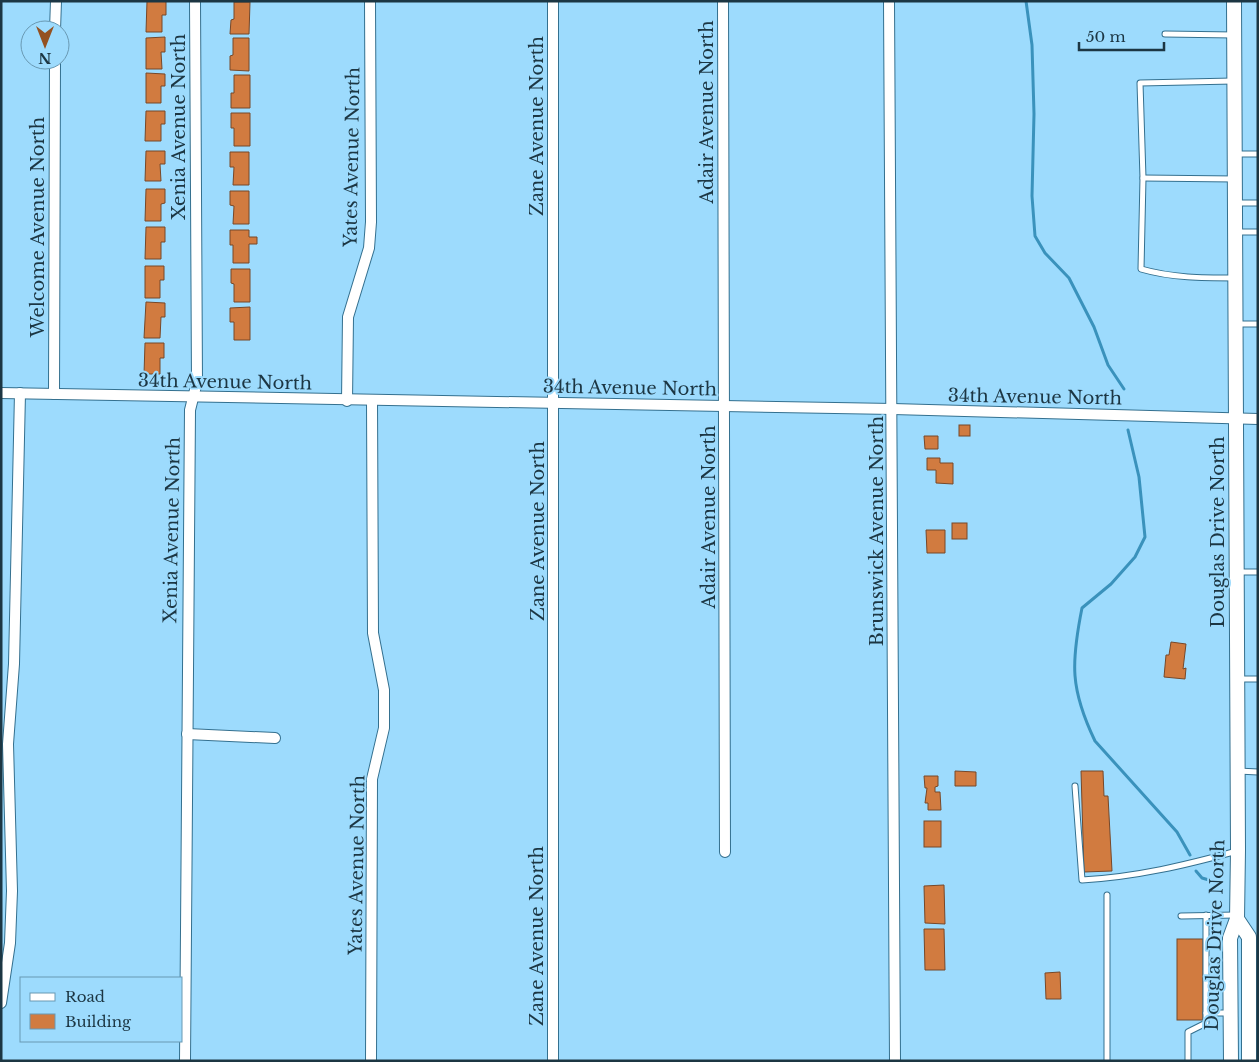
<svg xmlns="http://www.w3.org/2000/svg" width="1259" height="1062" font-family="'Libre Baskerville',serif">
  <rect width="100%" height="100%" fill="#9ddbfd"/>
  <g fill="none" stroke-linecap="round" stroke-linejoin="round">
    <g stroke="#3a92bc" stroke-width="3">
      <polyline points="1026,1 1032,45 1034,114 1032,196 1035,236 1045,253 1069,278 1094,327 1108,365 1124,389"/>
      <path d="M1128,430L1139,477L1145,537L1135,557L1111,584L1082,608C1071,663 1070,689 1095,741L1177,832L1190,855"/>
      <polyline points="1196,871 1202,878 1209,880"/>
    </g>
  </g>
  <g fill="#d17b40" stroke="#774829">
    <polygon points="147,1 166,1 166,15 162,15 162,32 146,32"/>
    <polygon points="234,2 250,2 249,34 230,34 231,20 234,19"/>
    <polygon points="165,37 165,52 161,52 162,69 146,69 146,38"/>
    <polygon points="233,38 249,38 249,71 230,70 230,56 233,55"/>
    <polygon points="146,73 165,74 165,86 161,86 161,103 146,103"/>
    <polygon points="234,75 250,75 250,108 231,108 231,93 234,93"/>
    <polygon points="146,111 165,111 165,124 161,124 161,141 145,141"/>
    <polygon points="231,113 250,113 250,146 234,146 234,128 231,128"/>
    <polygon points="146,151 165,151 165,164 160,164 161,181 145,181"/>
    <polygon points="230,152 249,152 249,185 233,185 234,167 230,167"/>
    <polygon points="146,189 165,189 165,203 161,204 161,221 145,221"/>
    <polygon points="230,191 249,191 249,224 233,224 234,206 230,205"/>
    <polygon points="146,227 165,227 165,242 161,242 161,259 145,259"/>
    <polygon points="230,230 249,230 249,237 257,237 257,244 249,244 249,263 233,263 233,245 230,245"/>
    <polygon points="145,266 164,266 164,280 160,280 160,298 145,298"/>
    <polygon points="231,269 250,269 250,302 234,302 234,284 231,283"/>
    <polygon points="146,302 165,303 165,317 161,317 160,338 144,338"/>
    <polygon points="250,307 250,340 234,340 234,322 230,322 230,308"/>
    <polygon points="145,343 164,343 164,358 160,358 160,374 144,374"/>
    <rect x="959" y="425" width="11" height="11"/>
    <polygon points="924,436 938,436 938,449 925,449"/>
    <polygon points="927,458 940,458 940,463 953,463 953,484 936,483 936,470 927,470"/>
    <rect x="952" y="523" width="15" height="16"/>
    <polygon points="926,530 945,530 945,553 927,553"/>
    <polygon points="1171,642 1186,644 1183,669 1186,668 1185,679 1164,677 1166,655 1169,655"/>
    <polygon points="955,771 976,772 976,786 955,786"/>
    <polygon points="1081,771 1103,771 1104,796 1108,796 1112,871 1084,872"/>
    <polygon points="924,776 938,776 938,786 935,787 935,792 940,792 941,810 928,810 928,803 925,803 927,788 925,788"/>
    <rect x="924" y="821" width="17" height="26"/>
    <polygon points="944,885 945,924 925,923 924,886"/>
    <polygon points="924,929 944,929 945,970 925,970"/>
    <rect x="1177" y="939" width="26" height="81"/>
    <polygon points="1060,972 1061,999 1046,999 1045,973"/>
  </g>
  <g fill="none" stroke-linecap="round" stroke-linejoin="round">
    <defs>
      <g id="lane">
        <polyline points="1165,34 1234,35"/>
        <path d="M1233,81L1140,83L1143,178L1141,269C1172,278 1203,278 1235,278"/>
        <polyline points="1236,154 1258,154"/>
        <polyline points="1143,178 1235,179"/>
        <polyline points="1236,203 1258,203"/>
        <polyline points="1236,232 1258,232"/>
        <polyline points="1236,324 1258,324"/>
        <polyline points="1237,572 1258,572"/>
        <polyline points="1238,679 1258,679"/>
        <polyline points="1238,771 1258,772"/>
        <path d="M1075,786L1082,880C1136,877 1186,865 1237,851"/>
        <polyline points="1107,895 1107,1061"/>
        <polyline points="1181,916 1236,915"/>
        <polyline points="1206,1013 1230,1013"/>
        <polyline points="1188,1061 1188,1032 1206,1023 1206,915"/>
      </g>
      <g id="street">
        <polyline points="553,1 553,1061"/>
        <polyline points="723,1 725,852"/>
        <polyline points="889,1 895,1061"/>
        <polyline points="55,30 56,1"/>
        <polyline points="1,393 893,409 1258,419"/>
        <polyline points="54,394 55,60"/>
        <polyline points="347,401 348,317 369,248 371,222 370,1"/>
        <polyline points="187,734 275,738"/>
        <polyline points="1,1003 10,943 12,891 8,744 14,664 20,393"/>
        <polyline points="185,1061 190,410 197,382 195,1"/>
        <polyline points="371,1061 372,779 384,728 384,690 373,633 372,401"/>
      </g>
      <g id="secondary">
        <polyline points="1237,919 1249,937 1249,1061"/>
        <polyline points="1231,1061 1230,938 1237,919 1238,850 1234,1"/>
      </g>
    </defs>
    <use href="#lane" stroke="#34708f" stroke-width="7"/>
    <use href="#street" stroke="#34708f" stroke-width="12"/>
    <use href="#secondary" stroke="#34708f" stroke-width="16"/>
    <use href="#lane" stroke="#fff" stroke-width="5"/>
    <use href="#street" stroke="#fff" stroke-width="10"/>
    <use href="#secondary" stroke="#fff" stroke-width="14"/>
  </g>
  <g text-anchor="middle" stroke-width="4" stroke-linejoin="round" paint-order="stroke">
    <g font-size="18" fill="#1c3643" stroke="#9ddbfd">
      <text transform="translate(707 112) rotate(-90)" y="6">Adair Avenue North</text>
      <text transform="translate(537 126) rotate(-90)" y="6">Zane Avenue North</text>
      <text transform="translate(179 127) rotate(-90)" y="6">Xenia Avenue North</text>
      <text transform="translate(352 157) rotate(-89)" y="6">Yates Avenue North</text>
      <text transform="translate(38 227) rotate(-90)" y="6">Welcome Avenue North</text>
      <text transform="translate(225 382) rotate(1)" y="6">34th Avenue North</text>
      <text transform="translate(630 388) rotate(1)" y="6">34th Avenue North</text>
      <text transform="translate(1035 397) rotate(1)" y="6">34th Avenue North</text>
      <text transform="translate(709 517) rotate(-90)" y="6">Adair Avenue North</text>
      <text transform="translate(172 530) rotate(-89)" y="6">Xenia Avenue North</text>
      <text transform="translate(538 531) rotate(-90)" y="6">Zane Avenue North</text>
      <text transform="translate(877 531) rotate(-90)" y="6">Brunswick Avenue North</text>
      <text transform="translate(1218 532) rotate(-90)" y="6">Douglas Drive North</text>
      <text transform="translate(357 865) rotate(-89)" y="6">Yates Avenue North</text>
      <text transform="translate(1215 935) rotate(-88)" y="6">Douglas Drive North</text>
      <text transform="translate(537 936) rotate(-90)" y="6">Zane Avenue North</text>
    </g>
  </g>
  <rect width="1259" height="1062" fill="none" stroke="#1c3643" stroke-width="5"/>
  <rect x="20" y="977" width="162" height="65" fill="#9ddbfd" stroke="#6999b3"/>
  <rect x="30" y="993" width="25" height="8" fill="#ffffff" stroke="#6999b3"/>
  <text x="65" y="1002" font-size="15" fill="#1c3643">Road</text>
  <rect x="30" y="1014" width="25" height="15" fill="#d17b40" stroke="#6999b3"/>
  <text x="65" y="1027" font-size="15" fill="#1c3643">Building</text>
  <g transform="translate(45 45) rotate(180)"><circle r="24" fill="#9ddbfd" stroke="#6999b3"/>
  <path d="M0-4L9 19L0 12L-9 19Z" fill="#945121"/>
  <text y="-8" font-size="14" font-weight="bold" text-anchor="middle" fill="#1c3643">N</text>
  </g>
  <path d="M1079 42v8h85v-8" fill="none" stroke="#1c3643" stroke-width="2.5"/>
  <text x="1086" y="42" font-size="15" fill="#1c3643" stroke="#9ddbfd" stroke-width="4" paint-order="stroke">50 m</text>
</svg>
· · · · ·
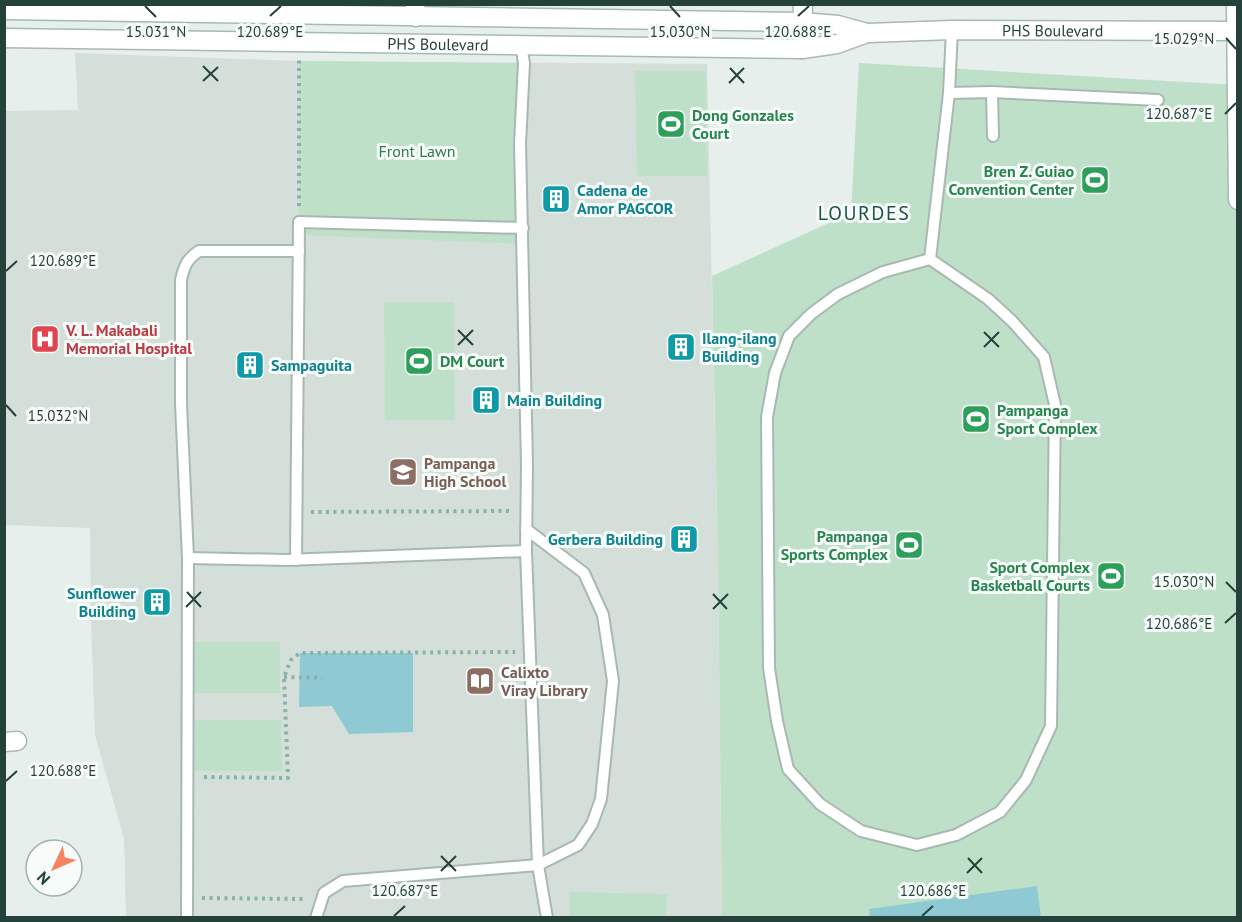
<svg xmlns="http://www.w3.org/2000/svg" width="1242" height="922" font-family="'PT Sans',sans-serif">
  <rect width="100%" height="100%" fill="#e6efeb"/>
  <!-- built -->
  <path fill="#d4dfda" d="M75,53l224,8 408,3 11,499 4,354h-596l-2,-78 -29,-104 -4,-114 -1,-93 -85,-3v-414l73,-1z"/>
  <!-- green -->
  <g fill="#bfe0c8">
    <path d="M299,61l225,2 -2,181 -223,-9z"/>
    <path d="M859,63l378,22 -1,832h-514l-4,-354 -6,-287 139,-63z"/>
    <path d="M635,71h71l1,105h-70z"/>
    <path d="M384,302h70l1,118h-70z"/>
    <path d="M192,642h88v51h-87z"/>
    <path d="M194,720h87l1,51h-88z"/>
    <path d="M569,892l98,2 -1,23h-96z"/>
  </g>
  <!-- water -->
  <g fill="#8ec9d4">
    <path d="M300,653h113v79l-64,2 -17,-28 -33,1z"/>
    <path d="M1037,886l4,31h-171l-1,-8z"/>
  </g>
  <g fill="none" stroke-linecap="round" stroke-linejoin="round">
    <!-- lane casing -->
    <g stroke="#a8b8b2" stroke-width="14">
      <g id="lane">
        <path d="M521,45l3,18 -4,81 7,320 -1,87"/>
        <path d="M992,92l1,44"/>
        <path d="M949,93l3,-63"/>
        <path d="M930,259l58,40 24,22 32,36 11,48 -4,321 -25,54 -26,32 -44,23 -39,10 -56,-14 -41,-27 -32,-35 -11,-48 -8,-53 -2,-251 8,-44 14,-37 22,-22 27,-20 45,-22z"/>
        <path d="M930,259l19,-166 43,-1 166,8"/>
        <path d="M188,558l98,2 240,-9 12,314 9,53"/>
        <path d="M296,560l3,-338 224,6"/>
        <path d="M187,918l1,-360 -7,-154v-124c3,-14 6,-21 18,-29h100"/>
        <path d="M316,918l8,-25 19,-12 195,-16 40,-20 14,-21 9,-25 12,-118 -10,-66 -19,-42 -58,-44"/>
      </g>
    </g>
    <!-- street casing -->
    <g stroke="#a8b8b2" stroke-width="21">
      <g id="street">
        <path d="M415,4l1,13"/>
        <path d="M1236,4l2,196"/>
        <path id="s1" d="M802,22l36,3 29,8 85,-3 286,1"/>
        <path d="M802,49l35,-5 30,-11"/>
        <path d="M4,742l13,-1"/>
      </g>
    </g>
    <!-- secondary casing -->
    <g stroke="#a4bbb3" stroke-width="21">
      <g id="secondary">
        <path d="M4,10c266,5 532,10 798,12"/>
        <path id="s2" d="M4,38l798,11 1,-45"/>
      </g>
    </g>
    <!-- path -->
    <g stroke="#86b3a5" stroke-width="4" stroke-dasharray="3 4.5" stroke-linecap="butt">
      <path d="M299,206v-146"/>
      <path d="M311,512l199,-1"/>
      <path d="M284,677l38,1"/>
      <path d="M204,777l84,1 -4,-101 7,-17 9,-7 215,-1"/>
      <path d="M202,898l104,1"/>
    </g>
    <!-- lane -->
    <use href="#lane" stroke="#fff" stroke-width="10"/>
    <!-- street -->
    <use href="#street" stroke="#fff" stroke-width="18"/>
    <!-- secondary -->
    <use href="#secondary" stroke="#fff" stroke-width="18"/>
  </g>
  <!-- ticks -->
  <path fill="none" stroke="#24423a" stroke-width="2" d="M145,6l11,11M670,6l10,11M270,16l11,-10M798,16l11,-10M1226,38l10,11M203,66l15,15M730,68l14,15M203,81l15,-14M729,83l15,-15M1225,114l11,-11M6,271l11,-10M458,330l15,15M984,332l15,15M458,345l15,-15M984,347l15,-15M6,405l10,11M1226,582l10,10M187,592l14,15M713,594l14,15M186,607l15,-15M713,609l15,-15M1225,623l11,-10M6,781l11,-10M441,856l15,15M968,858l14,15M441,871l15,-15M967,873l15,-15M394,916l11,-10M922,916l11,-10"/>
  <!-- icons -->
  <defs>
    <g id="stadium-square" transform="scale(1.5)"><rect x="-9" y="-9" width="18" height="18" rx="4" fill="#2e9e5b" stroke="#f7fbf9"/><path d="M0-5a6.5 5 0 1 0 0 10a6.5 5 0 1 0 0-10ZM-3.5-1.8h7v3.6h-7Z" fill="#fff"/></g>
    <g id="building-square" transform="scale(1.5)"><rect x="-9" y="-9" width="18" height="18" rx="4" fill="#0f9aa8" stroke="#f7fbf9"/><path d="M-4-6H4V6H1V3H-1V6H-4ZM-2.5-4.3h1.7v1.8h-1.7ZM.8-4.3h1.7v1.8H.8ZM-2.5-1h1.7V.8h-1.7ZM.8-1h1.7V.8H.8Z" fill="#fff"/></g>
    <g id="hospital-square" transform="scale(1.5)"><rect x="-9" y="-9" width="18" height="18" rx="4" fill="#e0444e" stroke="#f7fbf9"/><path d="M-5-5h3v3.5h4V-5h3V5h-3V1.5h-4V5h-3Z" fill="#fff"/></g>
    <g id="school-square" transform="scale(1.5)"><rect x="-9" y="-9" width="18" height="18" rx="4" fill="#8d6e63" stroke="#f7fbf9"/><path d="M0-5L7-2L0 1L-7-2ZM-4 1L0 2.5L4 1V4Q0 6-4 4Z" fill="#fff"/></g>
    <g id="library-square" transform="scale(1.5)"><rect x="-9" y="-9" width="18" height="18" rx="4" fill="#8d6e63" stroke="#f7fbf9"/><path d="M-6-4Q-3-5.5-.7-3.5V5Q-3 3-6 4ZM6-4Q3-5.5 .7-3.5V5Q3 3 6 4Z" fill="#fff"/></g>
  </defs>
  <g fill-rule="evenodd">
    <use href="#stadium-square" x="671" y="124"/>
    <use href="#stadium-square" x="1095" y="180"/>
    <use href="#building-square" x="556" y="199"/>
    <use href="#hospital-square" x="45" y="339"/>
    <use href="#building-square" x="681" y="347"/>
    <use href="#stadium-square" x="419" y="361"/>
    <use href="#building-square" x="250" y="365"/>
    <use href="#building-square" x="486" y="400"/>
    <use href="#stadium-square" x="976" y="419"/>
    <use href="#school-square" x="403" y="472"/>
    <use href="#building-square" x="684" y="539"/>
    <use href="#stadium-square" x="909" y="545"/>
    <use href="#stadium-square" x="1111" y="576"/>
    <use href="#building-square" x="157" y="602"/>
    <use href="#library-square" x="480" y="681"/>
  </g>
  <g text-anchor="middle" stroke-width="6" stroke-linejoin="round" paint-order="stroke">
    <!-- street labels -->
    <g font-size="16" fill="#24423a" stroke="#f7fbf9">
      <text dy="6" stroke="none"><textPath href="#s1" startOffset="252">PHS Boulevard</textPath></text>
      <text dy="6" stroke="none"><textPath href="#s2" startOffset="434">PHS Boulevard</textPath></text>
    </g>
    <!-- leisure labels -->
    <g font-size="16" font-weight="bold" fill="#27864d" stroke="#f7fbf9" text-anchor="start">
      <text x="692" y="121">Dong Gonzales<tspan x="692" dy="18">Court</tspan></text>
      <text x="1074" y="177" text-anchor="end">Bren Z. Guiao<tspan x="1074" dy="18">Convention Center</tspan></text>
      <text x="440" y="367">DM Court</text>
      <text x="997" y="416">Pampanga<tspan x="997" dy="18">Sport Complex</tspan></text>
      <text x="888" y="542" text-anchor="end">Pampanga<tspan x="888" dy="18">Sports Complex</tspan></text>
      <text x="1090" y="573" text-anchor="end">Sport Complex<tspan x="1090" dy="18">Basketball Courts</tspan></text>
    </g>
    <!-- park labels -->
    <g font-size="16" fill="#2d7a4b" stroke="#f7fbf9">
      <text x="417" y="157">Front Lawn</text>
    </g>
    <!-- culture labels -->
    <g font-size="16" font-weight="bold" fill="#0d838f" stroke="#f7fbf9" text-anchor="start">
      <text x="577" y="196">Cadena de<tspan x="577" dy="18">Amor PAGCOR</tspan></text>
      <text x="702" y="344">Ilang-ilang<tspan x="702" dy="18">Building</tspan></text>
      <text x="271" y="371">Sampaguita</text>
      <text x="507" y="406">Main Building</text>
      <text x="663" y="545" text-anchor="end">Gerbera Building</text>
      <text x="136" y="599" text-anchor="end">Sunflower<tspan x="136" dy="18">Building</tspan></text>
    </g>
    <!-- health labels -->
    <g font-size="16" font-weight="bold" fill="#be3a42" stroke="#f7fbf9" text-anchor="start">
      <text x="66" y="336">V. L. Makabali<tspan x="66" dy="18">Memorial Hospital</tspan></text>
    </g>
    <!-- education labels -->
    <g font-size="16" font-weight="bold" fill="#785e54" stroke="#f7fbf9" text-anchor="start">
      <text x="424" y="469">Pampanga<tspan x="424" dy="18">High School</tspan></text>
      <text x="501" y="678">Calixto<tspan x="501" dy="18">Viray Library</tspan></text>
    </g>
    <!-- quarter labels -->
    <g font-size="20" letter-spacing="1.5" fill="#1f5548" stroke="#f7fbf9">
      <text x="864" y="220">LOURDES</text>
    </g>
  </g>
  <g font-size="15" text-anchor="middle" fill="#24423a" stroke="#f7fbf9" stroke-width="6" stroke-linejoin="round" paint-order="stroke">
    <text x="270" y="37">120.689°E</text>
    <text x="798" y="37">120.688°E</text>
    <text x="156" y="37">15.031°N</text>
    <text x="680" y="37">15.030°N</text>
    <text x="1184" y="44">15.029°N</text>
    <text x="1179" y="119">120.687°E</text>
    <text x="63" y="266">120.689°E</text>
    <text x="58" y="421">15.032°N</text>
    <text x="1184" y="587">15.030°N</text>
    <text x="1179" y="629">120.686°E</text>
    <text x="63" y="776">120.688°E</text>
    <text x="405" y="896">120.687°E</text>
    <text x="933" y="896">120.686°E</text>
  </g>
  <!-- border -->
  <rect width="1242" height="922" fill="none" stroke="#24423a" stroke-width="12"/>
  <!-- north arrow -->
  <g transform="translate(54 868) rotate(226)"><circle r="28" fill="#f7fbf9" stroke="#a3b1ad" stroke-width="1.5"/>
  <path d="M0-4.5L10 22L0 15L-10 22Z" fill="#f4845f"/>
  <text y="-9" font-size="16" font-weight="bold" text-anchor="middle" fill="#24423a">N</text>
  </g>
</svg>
· · · · ·
Scan the material above for the string "circle" and copy every line that has it.

» RESPONSE FOR THIS EXERCISE
  <g transform="translate(45 45) rotate(180)"><circle r="24" fill="#9ddbfd" stroke="#6999b3"/>
  <g transform="translate(54 868) rotate(226)"><circle r="28" fill="#f7fbf9" stroke="#a3b1ad" stroke-width="1.5"/>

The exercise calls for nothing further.